Bonding (also called NIC teaming or Link Aggregation) is a technique
for binding multiple NIC's to a single network device.  It is possible
to achieve different goals, like make the network fault-tolerant,
increase the performance or both together.

High-speed hardware like Fibre Channel and the associated switching
hardware can be quite expensive. By doing link aggregation, two NICs
can appear as one logical interface, resulting in double speed. This
is a native Linux kernel feature that is supported by most
switches. If your nodes have multiple Ethernet ports, you can
distribute your points of failure by running network cables to
different switches and the bonded connection will failover to one
cable or the other in case of network trouble.
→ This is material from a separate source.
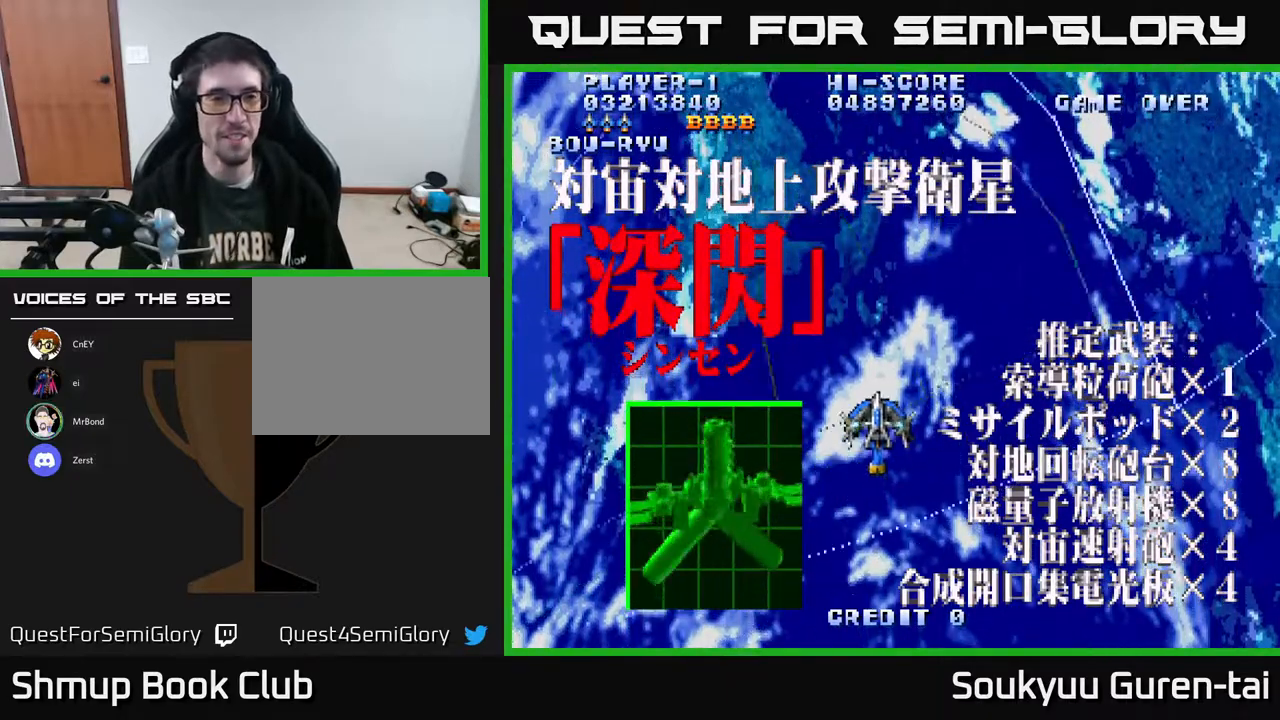
{"buttons": ["A"], "right_stick": "center", "events": [[133, "DPAD_UP", "up"]]}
Aggregated links can improve live-migration delays and improve the
speed of replication of data between Proxmox VE Cluster nodes.

There are 7 modes for bonding:

* *Round-robin (balance-rr):* Transmit network packets in sequential
order from the first available network interface (NIC) slave through
the last. This mode provides load balancing and fault tolerance.

* *Active-backup (active-backup):* Only one NIC slave in the bond is
active. A different slave becomes active if, and only if, the active
slave fails. The single logical bonded interface's MAC address is
externally visible on only one NIC (port) to avoid distortion in the
network switch. This mode provides fault tolerance.

* *XOR (balance-xor):* Transmit network packets based on [(source MAC
address XOR'd with destination MAC address) modulo NIC slave
count]. This selects the same NIC slave for each destination MAC
address. This mode provides load balancing and fault tolerance.

* *Broadcast (broadcast):* Transmit network packets on all slave
network interfaces. This mode provides fault tolerance.

* *IEEE 802.3ad Dynamic link aggregation (802.3ad)(LACP):* Creates
aggregation groups that share the same speed and duplex
settings. Utilizes all slave network interfaces in the active
aggregator group according to the 802.3ad specification.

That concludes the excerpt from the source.